I will try not to go down a rabbit hole, but wanted to mention that "Auto negotiation" is not the same as "auto detect".

Auto-Negotiation is a two-way process when two Ethernet devices get connected with a twisted pair cable. The devices first attempt to negotiate for 100/Full, and if they can't agree on that, they drop to 100/half, then 10/full, then 10/half.

If only one device is capable of Auto-Negotiation, it does each of those steps by itself, with no responses from the "dumb" device on the other end.

This usually happens quickly and smoothly and there's no problem other than the fact that the network runs a little slower on that specific link. A device that can't Auto-negotiate generally doesn't make full use of the network anyhow.

But some devices that Auto-Negotiate also try to check on the link status later, to see if they can speed it up. I don't think there's a standard for how long the device will wait between re-negotiation attempts.

Sometimes I see this done with 100 Mb/Full Duplex and EtherNet/IP IO networks. A user will configure a 1756-ENBT (for example) for 100/Full and disable auto-negotiation, but connect it to a switch that doesn't have auto-negotiation disabled.

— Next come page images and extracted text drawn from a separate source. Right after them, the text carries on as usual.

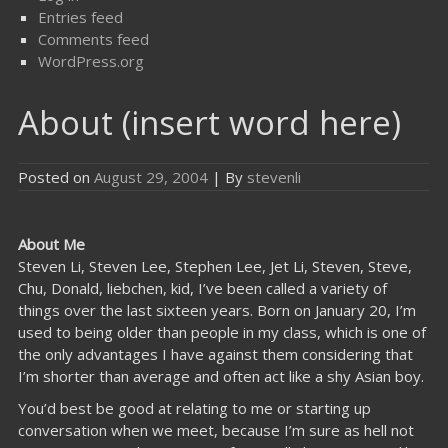
Entries feed
Comments feed
WordPress.org
About (insert word here)
Posted on
August 29, 2004
| By
stevenli
About Me
Steven Li, Steven Lee, Stephen Lee, Jet Li, Steven, Steve,
Chu, Donald, liebchen, kid, I’ve been called a variety of
things over the last sixteen years. Born on January 20, I’m
used to being older than people in my class, which is one of
the only advantages I have against them considering that
I’m shorter than average and often act like a shy Asian boy.
You’d best be good at relating to me or starting up
conversation when we meet, because I’m sure as hell not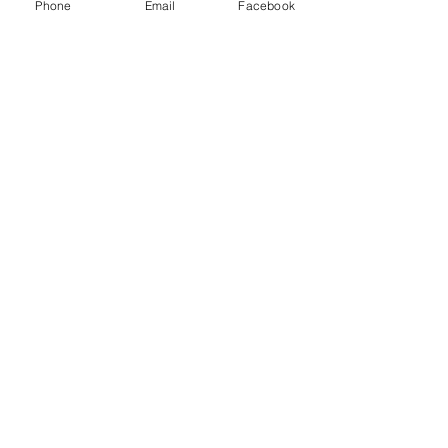
Phone
Email
Facebook
Let's Talk
Office:
+1 (702) 307-1710
Fax:
+1 (702) 307-1712
Send Us an E-mail
Your opinion or concern is
important to us
GetTheFacts@csnv.org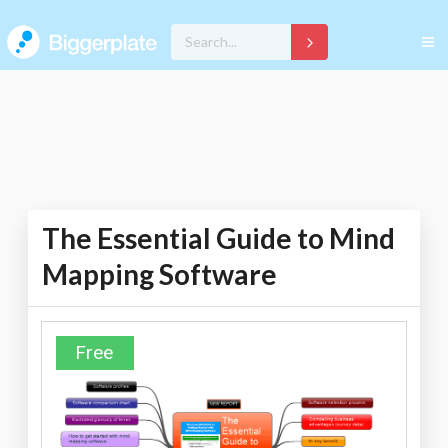
The Essential Guide to Mind
Mapping Software
Free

Even though the switch will establish 100/Full communications, it didn't do it via Auto-Negotiation, so it comes back and checks on the link at some time in the future by disabling the link and attempting another auto-negotiate session.

This disconnection and re-negotiation of the link speed and duplex results in packet loss in the I/O connection, and thus the fault and breaking of the I/O connections in the ControlLogix.

It's not relevant to your SLC-5/05; if it can only run at 10 Mb/s then it's not going to be affected by the occasional link drop/establish cycle.

Rule of thumb: only disable auto-negotiate if you can do so on both sides of the link, and there's otherwise a good reason for doing it.